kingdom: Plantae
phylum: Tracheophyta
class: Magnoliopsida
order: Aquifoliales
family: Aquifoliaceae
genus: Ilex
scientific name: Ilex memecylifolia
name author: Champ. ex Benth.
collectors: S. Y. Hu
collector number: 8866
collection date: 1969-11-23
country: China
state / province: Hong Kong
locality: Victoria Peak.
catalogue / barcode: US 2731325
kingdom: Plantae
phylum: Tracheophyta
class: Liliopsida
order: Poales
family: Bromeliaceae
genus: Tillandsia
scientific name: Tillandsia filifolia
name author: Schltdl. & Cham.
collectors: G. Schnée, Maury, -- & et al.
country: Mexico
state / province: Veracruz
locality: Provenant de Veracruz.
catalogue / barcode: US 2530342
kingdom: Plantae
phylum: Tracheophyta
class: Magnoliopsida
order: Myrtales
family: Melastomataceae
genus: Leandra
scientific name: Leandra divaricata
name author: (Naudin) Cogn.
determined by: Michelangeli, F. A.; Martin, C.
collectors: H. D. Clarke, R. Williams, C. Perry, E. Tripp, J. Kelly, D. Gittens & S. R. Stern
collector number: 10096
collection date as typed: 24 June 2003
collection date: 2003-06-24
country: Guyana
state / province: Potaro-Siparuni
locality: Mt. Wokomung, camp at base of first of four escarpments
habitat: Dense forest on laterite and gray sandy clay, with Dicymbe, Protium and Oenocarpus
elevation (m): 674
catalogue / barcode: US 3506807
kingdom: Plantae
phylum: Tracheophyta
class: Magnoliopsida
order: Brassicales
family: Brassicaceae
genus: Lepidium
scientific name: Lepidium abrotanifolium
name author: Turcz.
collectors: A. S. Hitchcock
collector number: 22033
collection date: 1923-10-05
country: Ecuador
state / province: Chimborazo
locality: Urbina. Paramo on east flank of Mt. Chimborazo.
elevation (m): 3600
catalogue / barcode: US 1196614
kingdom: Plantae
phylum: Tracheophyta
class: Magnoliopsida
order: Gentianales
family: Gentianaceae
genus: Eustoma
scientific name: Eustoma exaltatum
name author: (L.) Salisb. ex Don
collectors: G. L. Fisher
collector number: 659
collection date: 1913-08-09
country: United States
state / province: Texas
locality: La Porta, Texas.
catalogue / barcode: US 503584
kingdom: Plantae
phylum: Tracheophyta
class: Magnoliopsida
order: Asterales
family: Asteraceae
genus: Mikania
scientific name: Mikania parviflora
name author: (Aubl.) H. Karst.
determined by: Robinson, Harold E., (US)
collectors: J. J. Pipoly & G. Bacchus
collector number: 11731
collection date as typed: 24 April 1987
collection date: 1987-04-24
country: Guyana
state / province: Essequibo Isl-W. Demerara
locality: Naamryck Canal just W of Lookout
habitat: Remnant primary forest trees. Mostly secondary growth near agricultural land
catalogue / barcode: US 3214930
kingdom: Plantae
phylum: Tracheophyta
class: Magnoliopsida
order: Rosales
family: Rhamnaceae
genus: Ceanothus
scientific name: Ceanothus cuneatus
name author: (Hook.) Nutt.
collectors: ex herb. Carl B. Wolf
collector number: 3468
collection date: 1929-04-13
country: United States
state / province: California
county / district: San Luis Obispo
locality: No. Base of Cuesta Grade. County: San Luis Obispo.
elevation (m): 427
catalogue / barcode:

Task prompt:
Return each line of the listing above that contains the word "family", copying every such line in full.

The solution:
family: Aquifoliaceae
family: Bromeliaceae
family: Melastomataceae
family: Brassicaceae
family: Gentianaceae
family: Asteraceae
family: Rhamnaceae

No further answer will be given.